Reputation: 21830
In a perfect world, I'd have a bunch of data readily available to me without any time spent asking for and receiving it. But in the context of real applications, like google or facebook, you have a mountain of data stored in a database that requires time to query, and then you're trying process that data in order to draw meaningful conclusions / relationships.
In the context of counting and sorting lots of data in sql, you'd store data in summary tables to avoid the processing... and just update those tables with cron. But statistical analysis and nlp seems to be different.

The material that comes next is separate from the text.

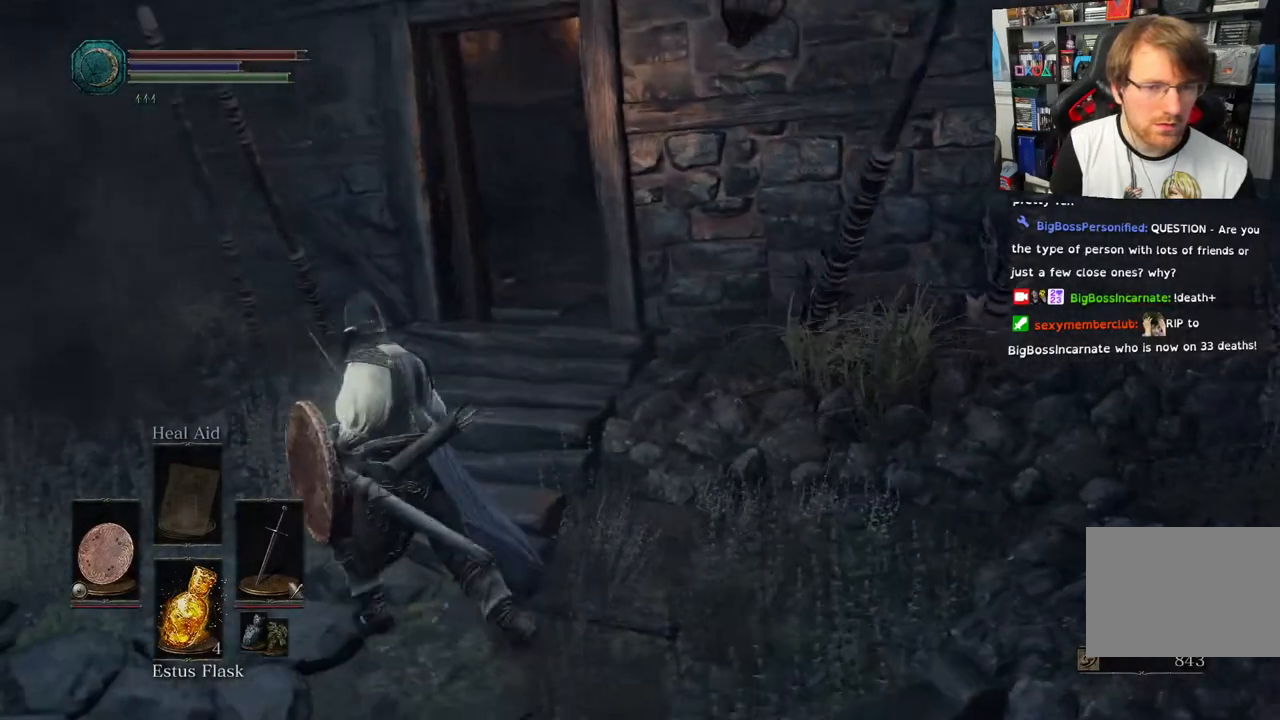
{"buttons": [], "left_stick": "up", "right_stick": "right", "events": [[267, "left_stick", "up"]]}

The question is, at what point in the lifespan of data should the actually statistical/nlp/etc analysis occur?
Upvotes: 0
Views: 126
Reputation: 5082
The way you usually do this is collect data, have it some sort of database (SQL or NoSQL) and then for processing dump it into a hadoop grid if it's a huge amount of data; otherwise do whatever you usually do. Then you have jobs analyzing that data and feeding the results back to you.
Get data -> Store it -> Dump it -> Analyze it -> Use results of offline analysis
Data crunching on an actual database just doesn't work too well.
Upvotes: 1
Reputation: 16099
Depends what you have in mind when you say NLP. The moment a few tens of tweets/status updates stored somewhere you can start reading and analysing them. It's probably not a great idea to repeatedly query your only production server while the NLP is taking place- you might want to take a dump of whatever data there are and work from there.
Upvotes: 0